── Excerpt ──

Let's first load our sample dataset (`Baseline.csv`) and display it to see the overall structure.

In [None]:
# Load Baseline.csv
sample_data = pd.read_csv(os.path.join(datapath, 'Baseline.csv'), header = None) # time x channel
sample_chans = ['Chan' + str(i+1) for i in range(sample_data.shape[1])] # create dummy channel labels (e.g., Chan1, Chan2,...)
sample_data.columns = sample_chans
fs = 2000 # sampling frequency (Hz)

sample_data

The data appears to be organized as *samples x channels* based on the dimensions printed below the table (i.e., 59995 rows x 90 columns). Note that the data itself doesn't show units, so it's very important to know exactly what was recorded (in our case the values represent voltage in microvolts/uV).  

Next, we'll simulate events by creating an array of 0's (no event) and 1's (event). By creating an array of events (`sample_events`) that is the same length as `sample_data`, we make it easier to crop our data into epochs.

In [None]:
# Simulate events
sample_events = np.zeros(len(sample_data)) # create array of zeros same length as baseline
sample_events[(fs*3)::(fs*3)] = 1 # make an event every 3s starting 3s into the recording
event_idxs = np.squeeze(np.where(sample_events == 1)) # find where value = 1

# Create epochs (± 1s around event)
sample_epochs = []
for i in event_idxs:
  i_epoch = np.arange(start = (i-fs), stop = (i+fs))
  sample_epochs.append(i_epoch)

Now we can use the `pd` method `.iloc()`, which allows you to parse the rows/columns of a `pd.DataFrame()` by providing the indices of interest (as an integer). Here, we loop through the epochs we've created, parse the data related to that epoch, and separately plot each trace of the data on the same figure.

In [None]:
# Figure params
sns.set_palette('Spectral')
fig, axes = plt.subplots(5, 1, figsize = (4,10), sharex = True)
epoch_times = np.arange(start = -fs, stop = fs) / fs # array of times ranging from -1s to 1s

# Plot data across epochs on top, accentuate first 3 epochs below
for i in range(len(axes)):
  for ii in sample_epochs:
    if i == 0: # if its the first axis, plot all epochs overlaid
      axes[i].plot(epoch_times, sample_data.iloc[ii,0], linewidth = 1)
      axes[i].set_title('All Epochs')
    elif i > 0: # otherwise emphasize data from a single epoch
      axes[i].plot(epoch_times, sample_data.iloc[ii,0], color = 'grey', linewidth = 1, alpha = 0.25)
      axes[i].plot(epoch_times, sample_data.iloc[sample_epochs[i],0], color = 'k', linewidth = 1)
      axes[i].set_title('Epoch %s' %str(i))

  # Clean-up figure appearance
  axes[i].axvline(0, linestyle = '--', linewidth = 1, color = 'grey')
  axes[i].set_ylabel('Voltage ($\mu$V)', fontsize = 'large')
  axes[i].set_yticks([-2500, 0, 2500])
  axes[-1].set_xlabel('Time (s)', fontsize = 'large')

───
── Entries provided ──

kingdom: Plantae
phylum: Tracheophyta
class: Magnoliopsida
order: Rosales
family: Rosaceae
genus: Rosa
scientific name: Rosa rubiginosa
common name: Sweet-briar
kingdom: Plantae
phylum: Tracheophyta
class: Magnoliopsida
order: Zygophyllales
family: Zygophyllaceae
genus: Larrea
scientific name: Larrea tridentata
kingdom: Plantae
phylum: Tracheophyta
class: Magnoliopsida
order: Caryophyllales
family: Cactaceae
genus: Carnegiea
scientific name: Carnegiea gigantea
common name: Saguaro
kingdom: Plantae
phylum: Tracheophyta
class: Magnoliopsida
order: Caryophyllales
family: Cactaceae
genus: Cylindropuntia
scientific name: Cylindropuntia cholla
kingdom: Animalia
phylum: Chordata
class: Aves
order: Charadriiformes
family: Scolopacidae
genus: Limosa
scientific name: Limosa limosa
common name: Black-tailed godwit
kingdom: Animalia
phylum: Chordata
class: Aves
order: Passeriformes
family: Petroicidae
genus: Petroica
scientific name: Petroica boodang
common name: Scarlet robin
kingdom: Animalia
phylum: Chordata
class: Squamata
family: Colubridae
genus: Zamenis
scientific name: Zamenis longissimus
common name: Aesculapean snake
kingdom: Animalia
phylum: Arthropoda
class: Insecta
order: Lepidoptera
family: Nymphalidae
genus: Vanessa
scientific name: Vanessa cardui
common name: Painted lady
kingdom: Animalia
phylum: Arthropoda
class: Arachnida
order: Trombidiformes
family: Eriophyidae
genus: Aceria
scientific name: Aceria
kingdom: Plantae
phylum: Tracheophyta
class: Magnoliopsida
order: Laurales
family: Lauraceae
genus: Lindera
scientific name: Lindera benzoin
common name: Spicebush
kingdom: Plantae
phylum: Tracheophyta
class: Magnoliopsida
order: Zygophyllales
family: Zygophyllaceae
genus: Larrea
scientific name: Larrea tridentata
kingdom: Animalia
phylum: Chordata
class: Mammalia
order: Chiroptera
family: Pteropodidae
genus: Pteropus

───

Jobs:
• a. In the Baseline.csv excerpt, what unit do the recorded data values represent?
• b. Extend the Baseline.csv excerpt, picking up right after its final line of code.
The items have nothing to do with this work.

Outputs for the tasks:
• a. They represent voltage in microvolts (uV).

• b.
  sns.despine(top = True, right = True)

### 1.3 Create Epochs from Events in `MNE`
An alternative approach is to leverage functionality within `MNE` to construct epochs. `MNE` has an object class (`mne.Epoch`) explicitly for this purpose. Detailed documentation on how to segment continuous data into epochs can be found [here](https://mne.tools/stable/auto_tutorials/epochs/10_epochs_overview.html#sphx-glr-auto-tutorials-epochs-10-epochs-overview-py).  

Below, we create `MNE.info` and `MNE.raw` objects which allows us to use the built-in `MNE` functions.

In [None]:
num_seeg_chans = sample_data.shape[1] # number of columns

# Add column for Stim (event) channel
sample_data['Stim'] = sample_events

# Metadata for MNE.info object
sample_ch_types = (['seeg'] * num_seeg_chans) + ['stim'] # define channel types (e.g., SEEG, Stim)

# MNE objects
sample_info = mne.create_info(ch_names = sample_data.columns.to_list(), ch_types = sample_ch_types, sfreq=fs)
sample_raw = mne.io.RawArray(sample_data.T, sample_info)

We can use the built-in method `mne.find_events()` to highlight when our events occured.

In [None]:
sample_events_mne = mne.find_events(sample_raw, stim_channel="Stim")
sample_events_mne

Now we can use the `sample_events_mne` variable we created, to define our epochs. Note that we can specify the time range we want to crop around the event; here I set `tmin = -1` and `tmax = 1` to add ± 1s around the event.  

Similar to above, let's use this data to plot all epochs for a single channel.

In [None]:
# Create epochs around events (± 1s)
sample_epochs_mne = mne.Epochs(sample_raw, sample_events_mne, tmin=-1, tmax=1, preload = True, baseline = None)

# Plot data across epochs
fig, axes = plt.subplots(1, 1, figsize = (4,2))
for i in range(len(sample_epochs_mne)):
  plt.plot(sample_epochs_mne.times, sample_epochs_mne.get_data()[i,0,:], linewidth = 1)

# Clean-up figure appearance
plt.axvline(0, linestyle = '--', linewidth = 1, color = 'grey')
plt.title('All Epochs')
plt.ylabel('Voltage ($\mu$V)', fontsize = 'large')
plt.xlabel('Time (s)', fontsize = 'large')
plt.yticks([-2500, 0, 2500])
sns.despine(top = True, right = True)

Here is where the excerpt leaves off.